Leaving nothing out, print each line of the material exactly.

Data for the task: Begin

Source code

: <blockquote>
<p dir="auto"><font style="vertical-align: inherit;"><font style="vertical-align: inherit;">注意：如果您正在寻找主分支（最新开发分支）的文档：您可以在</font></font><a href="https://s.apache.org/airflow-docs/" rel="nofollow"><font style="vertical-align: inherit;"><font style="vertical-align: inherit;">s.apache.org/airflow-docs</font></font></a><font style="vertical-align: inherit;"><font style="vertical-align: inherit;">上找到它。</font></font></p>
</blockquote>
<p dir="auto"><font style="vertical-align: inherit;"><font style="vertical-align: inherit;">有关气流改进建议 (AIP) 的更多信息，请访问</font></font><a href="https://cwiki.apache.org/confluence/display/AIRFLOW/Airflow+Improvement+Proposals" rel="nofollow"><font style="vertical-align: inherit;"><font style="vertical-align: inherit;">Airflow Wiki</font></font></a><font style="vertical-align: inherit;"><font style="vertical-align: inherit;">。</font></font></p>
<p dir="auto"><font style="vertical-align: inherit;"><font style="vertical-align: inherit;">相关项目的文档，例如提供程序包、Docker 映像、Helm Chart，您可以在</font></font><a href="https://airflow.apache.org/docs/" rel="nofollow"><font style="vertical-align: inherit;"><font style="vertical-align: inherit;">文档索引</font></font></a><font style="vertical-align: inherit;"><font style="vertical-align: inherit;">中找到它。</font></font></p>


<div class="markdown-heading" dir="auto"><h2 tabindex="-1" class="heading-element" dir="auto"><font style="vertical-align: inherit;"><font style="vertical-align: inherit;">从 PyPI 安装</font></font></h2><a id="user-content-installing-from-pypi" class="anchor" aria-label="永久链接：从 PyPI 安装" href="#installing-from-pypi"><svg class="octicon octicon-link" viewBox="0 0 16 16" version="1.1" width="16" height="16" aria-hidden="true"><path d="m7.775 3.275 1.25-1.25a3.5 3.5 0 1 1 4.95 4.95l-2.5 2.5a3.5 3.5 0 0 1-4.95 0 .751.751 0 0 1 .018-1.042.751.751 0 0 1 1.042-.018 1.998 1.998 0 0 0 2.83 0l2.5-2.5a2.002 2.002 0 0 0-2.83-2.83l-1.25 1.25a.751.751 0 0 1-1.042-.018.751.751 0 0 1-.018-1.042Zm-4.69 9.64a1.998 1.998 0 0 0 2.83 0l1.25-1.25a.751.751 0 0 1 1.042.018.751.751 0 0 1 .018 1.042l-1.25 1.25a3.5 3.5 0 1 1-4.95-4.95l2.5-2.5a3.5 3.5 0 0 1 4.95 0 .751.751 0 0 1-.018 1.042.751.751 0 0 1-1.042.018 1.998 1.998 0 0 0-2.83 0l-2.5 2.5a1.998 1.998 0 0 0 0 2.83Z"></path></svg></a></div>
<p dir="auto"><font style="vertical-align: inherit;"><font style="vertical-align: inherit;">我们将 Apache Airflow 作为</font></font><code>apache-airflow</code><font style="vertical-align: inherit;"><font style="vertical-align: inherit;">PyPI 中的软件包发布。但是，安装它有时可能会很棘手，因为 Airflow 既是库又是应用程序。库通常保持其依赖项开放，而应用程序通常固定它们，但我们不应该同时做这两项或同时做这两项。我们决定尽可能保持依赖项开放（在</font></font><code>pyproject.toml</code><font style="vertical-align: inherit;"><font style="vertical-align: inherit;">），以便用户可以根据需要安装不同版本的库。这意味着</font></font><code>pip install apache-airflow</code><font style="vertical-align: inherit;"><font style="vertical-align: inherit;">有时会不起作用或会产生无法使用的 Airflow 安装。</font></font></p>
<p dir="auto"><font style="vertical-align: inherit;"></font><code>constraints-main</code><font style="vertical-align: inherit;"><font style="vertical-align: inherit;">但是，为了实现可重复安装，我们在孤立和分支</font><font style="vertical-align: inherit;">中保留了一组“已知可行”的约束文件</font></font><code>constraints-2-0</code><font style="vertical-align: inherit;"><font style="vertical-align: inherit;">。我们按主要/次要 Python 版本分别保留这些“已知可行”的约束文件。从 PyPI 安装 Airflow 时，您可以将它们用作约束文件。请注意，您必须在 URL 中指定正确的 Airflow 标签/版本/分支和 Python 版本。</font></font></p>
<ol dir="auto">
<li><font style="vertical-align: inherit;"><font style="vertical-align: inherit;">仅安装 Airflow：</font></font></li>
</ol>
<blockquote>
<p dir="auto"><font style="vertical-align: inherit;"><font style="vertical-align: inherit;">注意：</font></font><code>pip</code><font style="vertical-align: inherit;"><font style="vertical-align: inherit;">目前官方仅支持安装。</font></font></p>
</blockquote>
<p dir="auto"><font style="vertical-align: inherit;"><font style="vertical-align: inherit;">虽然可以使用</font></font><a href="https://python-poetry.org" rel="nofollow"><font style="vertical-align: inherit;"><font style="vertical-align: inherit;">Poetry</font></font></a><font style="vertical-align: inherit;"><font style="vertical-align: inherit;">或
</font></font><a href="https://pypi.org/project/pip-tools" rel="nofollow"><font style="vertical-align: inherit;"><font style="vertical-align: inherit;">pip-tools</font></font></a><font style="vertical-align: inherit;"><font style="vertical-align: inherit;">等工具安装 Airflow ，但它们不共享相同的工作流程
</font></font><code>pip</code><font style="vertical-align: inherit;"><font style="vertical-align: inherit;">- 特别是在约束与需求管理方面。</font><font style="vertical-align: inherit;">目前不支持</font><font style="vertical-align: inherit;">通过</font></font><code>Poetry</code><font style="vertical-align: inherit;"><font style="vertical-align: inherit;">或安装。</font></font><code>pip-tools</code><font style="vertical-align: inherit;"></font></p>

Data for the task: End

- Result -
Source code

: <blockquote>
<p dir="auto"><font style="vertical-align: inherit;"><font style="vertical-align: inherit;">注意：如果您正在寻找主分支（最新开发分支）的文档：您可以在</font></font><a href="https://s.apache.org/airflow-docs/" rel="nofollow"><font style="vertical-align: inherit;"><font style="vertical-align: inherit;">s.apache.org/airflow-docs</font></font></a><font style="vertical-align: inherit;"><font style="vertical-align: inherit;">上找到它。</font></font></p>
</blockquote>
<p dir="auto"><font style="vertical-align: inherit;"><font style="vertical-align: inherit;">有关气流改进建议 (AIP) 的更多信息，请访问</font></font><a href="https://cwiki.apache.org/confluence/display/AIRFLOW/Airflow+Improvement+Proposals" rel="nofollow"><font style="vertical-align: inherit;"><font style="vertical-align: inherit;">Airflow Wiki</font></font></a><font style="vertical-align: inherit;"><font style="vertical-align: inherit;">。</font></font></p>
<p dir="auto"><font style="vertical-align: inherit;"><font style="vertical-align: inherit;">相关项目的文档，例如提供程序包、Docker 映像、Helm Chart，您可以在</font></font><a href="https://airflow.apache.org/docs/" rel="nofollow"><font style="vertical-align: inherit;"><font style="vertical-align: inherit;">文档索引</font></font></a><font style="vertical-align: inherit;"><font style="vertical-align: inherit;">中找到它。</font></font></p>


<div class="markdown-heading" dir="auto"><h2 tabindex="-1" class="heading-element" dir="auto"><font style="vertical-align: inherit;"><font style="vertical-align: inherit;">从 PyPI 安装</font></font></h2><a id="user-content-installing-from-pypi" class="anchor" aria-label="永久链接：从 PyPI 安装" href="#installing-from-pypi"><svg class="octicon octicon-link" viewBox="0 0 16 16" version="1.1" width="16" height="16" aria-hidden="true"><path d="m7.775 3.275 1.25-1.25a3.5 3.5 0 1 1 4.95 4.95l-2.5 2.5a3.5 3.5 0 0 1-4.95 0 .751.751 0 0 1 .018-1.042.751.751 0 0 1 1.042-.018 1.998 1.998 0 0 0 2.83 0l2.5-2.5a2.002 2.002 0 0 0-2.83-2.83l-1.25 1.25a.751.751 0 0 1-1.042-.018.751.751 0 0 1-.018-1.042Zm-4.69 9.64a1.998 1.998 0 0 0 2.83 0l1.25-1.25a.751.751 0 0 1 1.042.018.751.751 0 0 1 .018 1.042l-1.25 1.25a3.5 3.5 0 1 1-4.95-4.95l2.5-2.5a3.5 3.5 0 0 1 4.95 0 .751.751 0 0 1-.018 1.042.751.751 0 0 1-1.042.018 1.998 1.998 0 0 0-2.83 0l-2.5 2.5a1.998 1.998 0 0 0 0 2.83Z"></path></svg></a></div>
<p dir="auto"><font style="vertical-align: inherit;"><font style="vertical-align: inherit;">我们将 Apache Airflow 作为</font></font><code>apache-airflow</code><font style="vertical-align: inherit;"><font style="vertical-align: inherit;">PyPI 中的软件包发布。但是，安装它有时可能会很棘手，因为 Airflow 既是库又是应用程序。库通常保持其依赖项开放，而应用程序通常固定它们，但我们不应该同时做这两项或同时做这两项。我们决定尽可能保持依赖项开放（在</font></font><code>pyproject.toml</code><font style="vertical-align: inherit;"><font style="vertical-align: inherit;">），以便用户可以根据需要安装不同版本的库。这意味着</font></font><code>pip install apache-airflow</code><font style="vertical-align: inherit;"><font style="vertical-align: inherit;">有时会不起作用或会产生无法使用的 Airflow 安装。</font></font></p>
<p dir="auto"><font style="vertical-align: inherit;"></font><code>constraints-main</code><font style="vertical-align: inherit;"><font style="vertical-align: inherit;">但是，为了实现可重复安装，我们在孤立和分支</font><font style="vertical-align: inherit;">中保留了一组“已知可行”的约束文件</font></font><code>constraints-2-0</code><font style="vertical-align: inherit;"><font style="vertical-align: inherit;">。我们按主要/次要 Python 版本分别保留这些“已知可行”的约束文件。从 PyPI 安装 Airflow 时，您可以将它们用作约束文件。请注意，您必须在 URL 中指定正确的 Airflow 标签/版本/分支和 Python 版本。</font></font></p>
<ol dir="auto">
<li><font style="vertical-align: inherit;"><font style="vertical-align: inherit;">仅安装 Airflow：</font></font></li>
</ol>
<blockquote>
<p dir="auto"><font style="vertical-align: inherit;"><font style="vertical-align: inherit;">注意：</font></font><code>pip</code><font style="vertical-align: inherit;"><font style="vertical-align: inherit;">目前官方仅支持安装。</font></font></p>
</blockquote>
<p dir="auto"><font style="vertical-align: inherit;"><font style="vertical-align: inherit;">虽然可以使用</font></font><a href="https://python-poetry.org" rel="nofollow"><font style="vertical-align: inherit;"><font style="vertical-align: inherit;">Poetry</font></font></a><font style="vertical-align: inherit;"><font style="vertical-align: inherit;">或
</font></font><a href="https://pypi.org/project/pip-tools" rel="nofollow"><font style="vertical-align: inherit;"><font style="vertical-align: inherit;">pip-tools</font></font></a><font style="vertical-align: inherit;"><font style="vertical-align: inherit;">等工具安装 Airflow ，但它们不共享相同的工作流程
</font></font><code>pip</code><font style="vertical-align: inherit;"><font style="vertical-align: inherit;">- 特别是在约束与需求管理方面。</font><font style="vertical-align: inherit;">目前不支持</font><font style="vertical-align: inherit;">通过</font></font><code>Poetry</code><font style="vertical-align: inherit;"><font style="vertical-align: inherit;">或安装。</font></font><code>pip-tools</code><font style="vertical-align: inherit;"></font></p>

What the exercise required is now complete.